CARTA ABERTA A ZULEIKA DOS REIS

Na manhã de 05 de novembro de 2012

Sua tola, sua romântica de sempre, sua sempre tardia romântica, Zuleika, zu, zuzu, zuka, ana (personagem-fantasia em teus contos), zzzzzzzzzzzzzz ( a abelhinha que um dia se sonhou)... você consegue imaginar, MESMO, sem ilusões, sem sonhos, sem liberdade de movimentos, o que seria a sua solidão sem a presença do seu único tesouro humano aí presente, e sem a presença (do seu e do dela, tesouro), do anjo da guarda encarnado que, você já sabe, não ficará por muito, muito tempo? Você já pensou, mesmo, mulher tola? Aqui ou noutro lugar seria só, no real dos dias, a COMPLETA, ABSOLUTA, IRREMEDIÁVEL SOLIDÃO que, em verdade, só lhe resta mesmo esse tesouro, o seu único, além da bênção da presença (cada vez menos frequente, pelas premências do real dela) do anjo da guarda encarnado e da presença solidária dos amigos, quase todos presenças reais, embora quase nenhum no imediato real.

Pensa, mulher: todos os homens amados a esqueceram, no real dos fatos, em especial o Maior Deles a esqueceu, e a você não resta direito nenhum de pôr quem quer que seja no lugar de nenhum deles, muito menos no lugar do Maior Deles, desse que também não a ama mais... Seu trabalho e seus estudos, sua escrita... que fazer para restaurá-los e para o quê, a partir daqui? Seu canto?

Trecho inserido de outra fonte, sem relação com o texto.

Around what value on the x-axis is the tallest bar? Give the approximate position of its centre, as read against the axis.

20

Ora... ora... Sem aprofundar mais nada, que é preciso calar as reflexões neste ponto, que É PRECISO MESMO CALAR TUDO O MAIS, cuide do tesouro humano que lhe ficou, peça ao Deus que prolongue, ainda, pelo tempo necessário (até você aprumar um pouco seu corpo e seus joelhos), a presença, aqui, do seu e do dela anjo encarnado e pára , de vez, de sonhar com breves hiatos de plena solidão aqui, e/ou em outro qualquer lugar, o único sonho que você ainda se permitia acalentar.

O tempo de quaisquer sonhos e idealizações passou. Agora é o tempo do real, com o qual nunca, jamais você soube, de verdade, lidar. Aprenda, mulher que também nunca cresceu. Resigne-se, de uma vez por todas ao fato de que o único homem que deveras a amou, mesmo que -isso é possível? - em algum lugar de si próprio ainda guarde algo do que sentiu, jamais lhe dirá do que você foi, do que, talvez, você ainda lhe seja. Jamais disse e jamais dirá. Você precisa continuar sobrevivendo a este SILÊNCIO DELE, como sempre tem sobrevivido... Lembre-se do final do filme E O VENTO LEVOU, quando a incansável Scarlet diz, depois de tudo perdido e partido, irremediavelmente: AMANHÃ É UM NOVO DIA. No fundo ela sabe que não haverá outro dia senão o da SOLIDÃO, A MAIS ACERBA; ela sabe, no mais fundo de si própria mas, recusa-se a admitir tal fato. Não faça o mesmo, minha cara amiga.

Aprenda, filha: só um tesouro humano lhe restou, no efetivo dos dias, e por enquanto também a presença do seu e dela anjo encarnado. Claro, há a solidariedade dos amigos, virtuais e não virtuais, (quase todos reais) mas, os amigos, todos e cada um, não podem tomar, em seu lugar, mulher, a decisão que só a você cabe tomar: CUIDAR DO SEU REAL, AQUI. CUIDAR DO QUE EXISTE, NO IMEDIATO DOS SEUS DIAS. SEM SONHOS, ATÉ QUE O GRANDE PAI LHE PERMITA (SE LHE FOR DE DIREITO) NAS MÃOS, A SEMENTE DE ALGUM NOVO SONHO EM FOLHA, MAS ISSO...

Há refrigérios verdadeiros, os seus amigos, que a amam, nunca se esqueça. Receba com gratidão o que eles lhe possam e queiram dar, mas poupe-os, o mais que possa e consiga, de sua amargura, que eles não a merecem, a esta sua amargura; dê a eles o melhor de você, sempre, o melhor que lhes consiga dar. Haveria muitas mais coisas a lhe dizer nesta carta aberta, filha, mas, urge que eu pare por aqui.

Afetuosas saudações da Zuleika.

P.S. Acabo de receber uma carta por mim escrita e a mim endereçada, uma carta de muito rigor, até um pouco impiedosa demais. Lembra-te, Zuleika, de que sempre há atenuantes, para qualquer situação e/ou crime ainda que com dolo; não te sejas juíza tão implacável, leva em conta a posição das testemunhas e do advogado de defesa; abranda, ainda que apenas interiormente, a sentença da tua pena.